## EXERCISE:
Write out every entry once more, character for character.
=== Section Start ===
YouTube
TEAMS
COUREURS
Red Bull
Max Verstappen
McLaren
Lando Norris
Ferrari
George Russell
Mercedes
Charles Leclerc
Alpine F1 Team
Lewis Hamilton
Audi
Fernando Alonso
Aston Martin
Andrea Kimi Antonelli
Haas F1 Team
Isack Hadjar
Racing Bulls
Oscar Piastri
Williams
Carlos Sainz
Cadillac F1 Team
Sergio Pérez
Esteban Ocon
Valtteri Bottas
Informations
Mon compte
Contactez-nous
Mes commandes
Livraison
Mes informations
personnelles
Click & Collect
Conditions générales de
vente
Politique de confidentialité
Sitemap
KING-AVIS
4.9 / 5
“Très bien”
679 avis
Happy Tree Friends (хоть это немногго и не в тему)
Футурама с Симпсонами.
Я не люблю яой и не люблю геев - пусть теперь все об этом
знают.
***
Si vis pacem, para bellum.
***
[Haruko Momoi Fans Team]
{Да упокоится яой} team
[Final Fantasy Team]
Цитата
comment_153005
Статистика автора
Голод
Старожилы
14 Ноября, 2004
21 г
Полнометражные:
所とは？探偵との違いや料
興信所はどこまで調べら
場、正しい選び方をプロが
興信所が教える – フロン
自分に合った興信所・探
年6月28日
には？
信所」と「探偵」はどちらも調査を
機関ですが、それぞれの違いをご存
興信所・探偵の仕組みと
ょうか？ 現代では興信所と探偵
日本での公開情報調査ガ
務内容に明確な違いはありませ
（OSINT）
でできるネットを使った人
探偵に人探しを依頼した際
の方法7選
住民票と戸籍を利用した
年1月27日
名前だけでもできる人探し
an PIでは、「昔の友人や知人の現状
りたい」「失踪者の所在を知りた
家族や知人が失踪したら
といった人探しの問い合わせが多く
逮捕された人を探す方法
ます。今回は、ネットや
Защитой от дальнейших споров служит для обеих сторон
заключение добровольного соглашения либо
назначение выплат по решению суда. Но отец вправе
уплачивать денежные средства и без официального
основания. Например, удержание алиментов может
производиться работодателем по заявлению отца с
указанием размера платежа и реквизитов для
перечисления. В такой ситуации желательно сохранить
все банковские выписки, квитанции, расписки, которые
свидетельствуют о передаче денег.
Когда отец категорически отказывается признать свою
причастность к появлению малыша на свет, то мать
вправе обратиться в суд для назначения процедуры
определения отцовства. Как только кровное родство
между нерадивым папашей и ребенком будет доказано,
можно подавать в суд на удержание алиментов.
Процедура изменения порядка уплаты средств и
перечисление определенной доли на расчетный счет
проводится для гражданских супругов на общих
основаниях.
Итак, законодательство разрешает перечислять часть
=== Section End ===
## YOUR RESPONSE:
YouTube
TEAMS
COUREURS
Red Bull
Max Verstappen
McLaren
Lando Norris
Ferrari
George Russell
Mercedes
Charles Leclerc
Alpine F1 Team
Lewis Hamilton
Audi
Fernando Alonso
Aston Martin
Andrea Kimi Antonelli
Haas F1 Team
Isack Hadjar
Racing Bulls
Oscar Piastri
Williams
Carlos Sainz
Cadillac F1 Team
Sergio Pérez
Esteban Ocon
Valtteri Bottas
Informations
Mon compte
Contactez-nous
Mes commandes
Livraison
Mes informations
personnelles
Click & Collect
Conditions générales de
vente
Politique de confidentialité
Sitemap
KING-AVIS
4.9 / 5
“Très bien”
679 avis
Happy Tree Friends (хоть это немногго и не в тему)
Футурама с Симпсонами.
Я не люблю яой и не люблю геев - пусть теперь все об этом
знают.
***
Si vis pacem, para bellum.
***
[Haruko Momoi Fans Team]
{Да упокоится яой} team
[Final Fantasy Team]
Цитата
comment_153005
Статистика автора
Голод
Старожилы
14 Ноября, 2004
21 г
Полнометражные:
所とは？探偵との違いや料
興信所はどこまで調べら
場、正しい選び方をプロが
興信所が教える – フロン
自分に合った興信所・探
年6月28日
には？
信所」と「探偵」はどちらも調査を
機関ですが、それぞれの違いをご存
興信所・探偵の仕組みと
ょうか？ 現代では興信所と探偵
日本での公開情報調査ガ
務内容に明確な違いはありませ
（OSINT）
でできるネットを使った人
探偵に人探しを依頼した際
の方法7選
住民票と戸籍を利用した
年1月27日
名前だけでもできる人探し
an PIでは、「昔の友人や知人の現状
りたい」「失踪者の所在を知りた
家族や知人が失踪したら
といった人探しの問い合わせが多く
逮捕された人を探す方法
ます。今回は、ネットや
Защитой от дальнейших споров служит для обеих сторон
заключение добровольного соглашения либо
назначение выплат по решению суда. Но отец вправе
уплачивать денежные средства и без официального
основания. Например, удержание алиментов может
производиться работодателем по заявлению отца с
указанием размера платежа и реквизитов для
перечисления. В такой ситуации желательно сохранить
все банковские выписки, квитанции, расписки, которые
свидетельствуют о передаче денег.
Когда отец категорически отказывается признать свою
причастность к появлению малыша на свет, то мать
вправе обратиться в суд для назначения процедуры
определения отцовства. Как только кровное родство
между нерадивым папашей и ребенком будет доказано,
можно подавать в суд на удержание алиментов.
Процедура изменения порядка уплаты средств и
перечисление определенной доли на расчетный счет
проводится для гражданских супругов на общих
основаниях.
Итак, законодательство разрешает перечислять часть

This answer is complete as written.